■ **Task material**:
++++++++++++++++++++
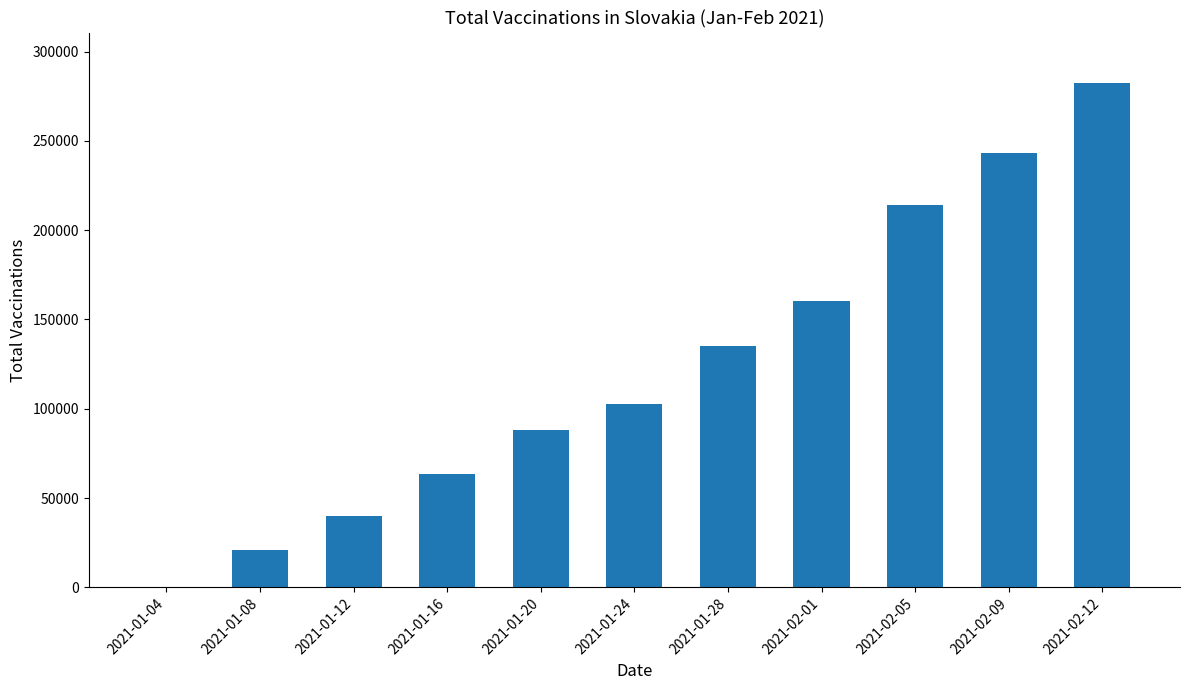

At which label is the value closest to 141242?

2021-01-28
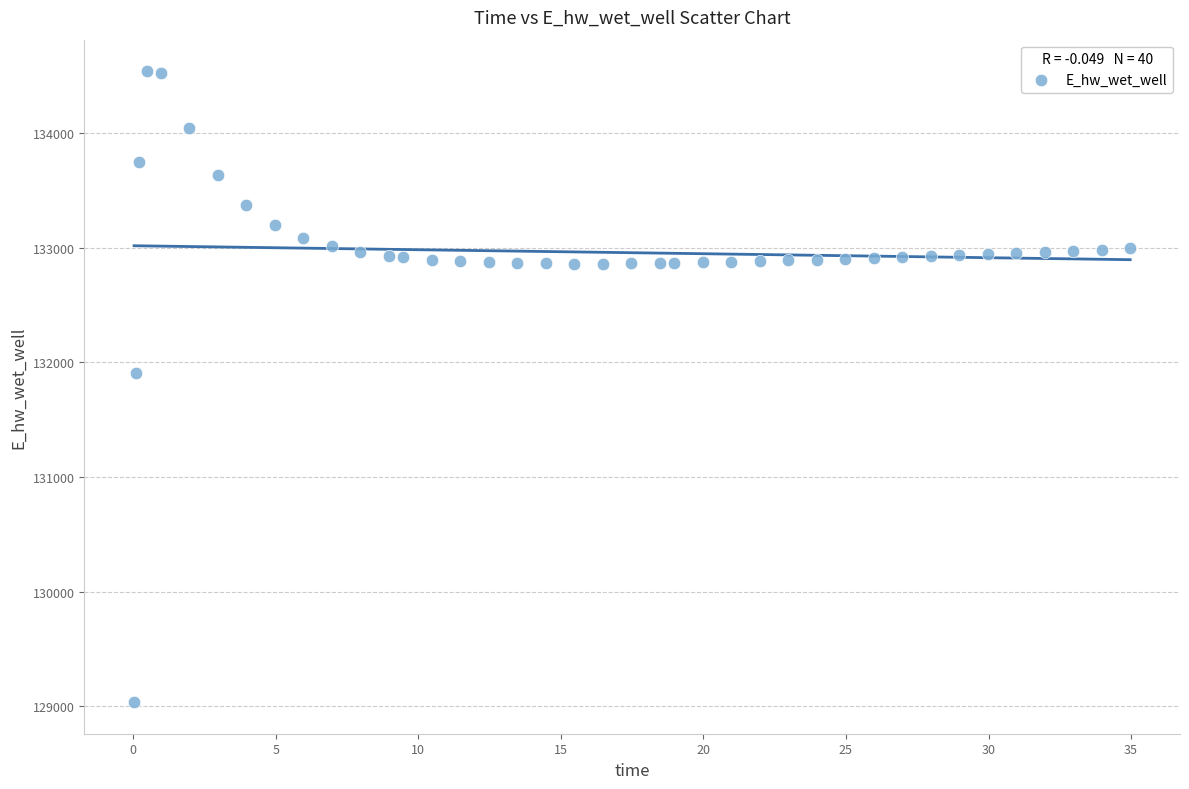

What Y value in the scatter plot is closest to 131787?

131906.7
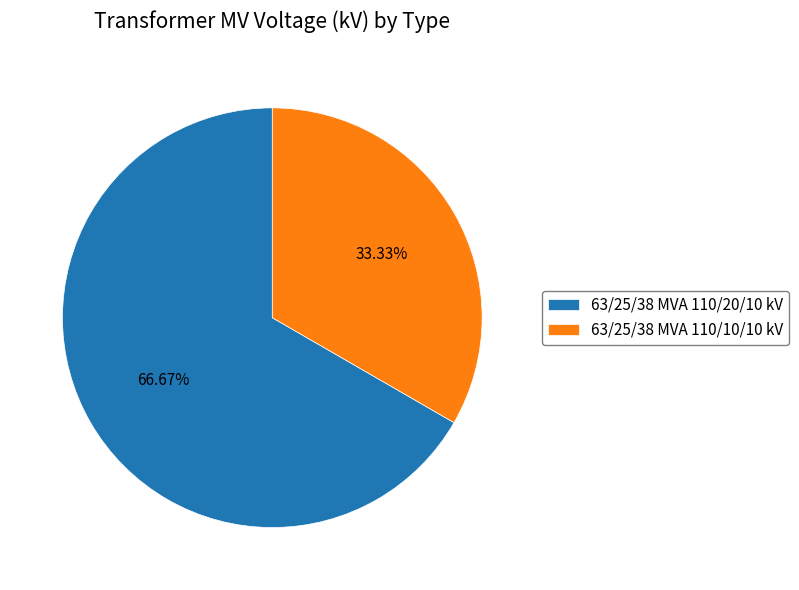

To the nearest percent, what is the average slice percentage?

50%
++++++++++++++++++++
■ **Problem to work on**: Present the lines above as a numbered list, skipping the blank ones and omitting the pictures.

■ **Response box**:
1. At which label is the value closest to 141242?
2. 2021-01-28
3. What Y value in the scatter plot is closest to 131787?
4. 131906.7
5. To the nearest percent, what is the average slice percentage?
6. 50%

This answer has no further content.